As viruses spill over into humans, differences in host factors force them to adapt to this unfamiliar territory. Nearly all human genes are alternatively spliced. A major driver to host-specific protein differences can be attributed to alternative splicing. Our research uses influenza virus as a model to explore how virus infection triggers changes in alternative splicing, and how virus pro- or anti-viral factors are posttranscriptionally regulated.
Below are a few publications from Steve’s postdoc with Andy Mehle in Madison, WI and graduate studies with Luis Martínez-Sobrido in Rochester, NY that represent where the lab is looking to continue.
Cryptic isoform of MECR antagonizes influenza virus.
Viruses commonly exploit essential genes for proviral activities. The metabolic enzyme MECR contains an alternatively spliced isoform that liberates it from the mitochondria to target flu polymerase. This observation may hint at hosts safeguarding antiviral proteins by embedding them within essential genes.

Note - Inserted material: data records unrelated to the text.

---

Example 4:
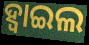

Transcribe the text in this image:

ହ୍ବାଇଲ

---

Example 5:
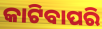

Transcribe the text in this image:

କାଟିବାପରି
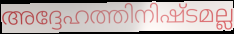
അദ്ദേഹത്തിനിഷ്ടമല്ല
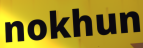
nokhun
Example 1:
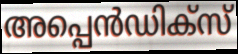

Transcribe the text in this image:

അപ്പെൻഡിക്സ്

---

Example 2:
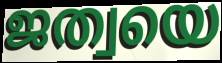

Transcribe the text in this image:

ANP32B, or not to be, that is the question.
We put in context several observations made regarding the host proviral ANP32 family member genes. Focusing on the publication from Long et al., we show important amino acid differences that help support influenza virus polymerase activity from these whip-like proteins.
Natural ANP32A splice variants differentially stimulate the flu polymerase.

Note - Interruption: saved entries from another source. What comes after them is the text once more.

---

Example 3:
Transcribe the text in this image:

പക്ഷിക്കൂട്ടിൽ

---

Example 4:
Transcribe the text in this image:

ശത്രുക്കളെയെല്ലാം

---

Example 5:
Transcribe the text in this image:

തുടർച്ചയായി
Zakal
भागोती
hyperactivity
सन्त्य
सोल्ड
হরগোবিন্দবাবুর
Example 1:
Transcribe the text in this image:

The critical host determinant ANP32A from birds stimulates avian-derived influenza polymerase, but human ANP32A does not. We explore how ANP32A functions (it stimulates intrinsic polymerase activity) and whether certain birds may “pre-adapt” circulating avian influenza viruses to jump to humans.
Why don’t FLUAV and FLUBV reassort?
Reassortment is a major driver of influenza virus diversification where whole genome segments of similar viruses are swapped during coinfection. Though influenza A and B viruses (FLUAV and FLUBV for short) both infect and cause disease in humans, they don’t reassort. We found that viral packaging signal incompatibility cements virus speciation.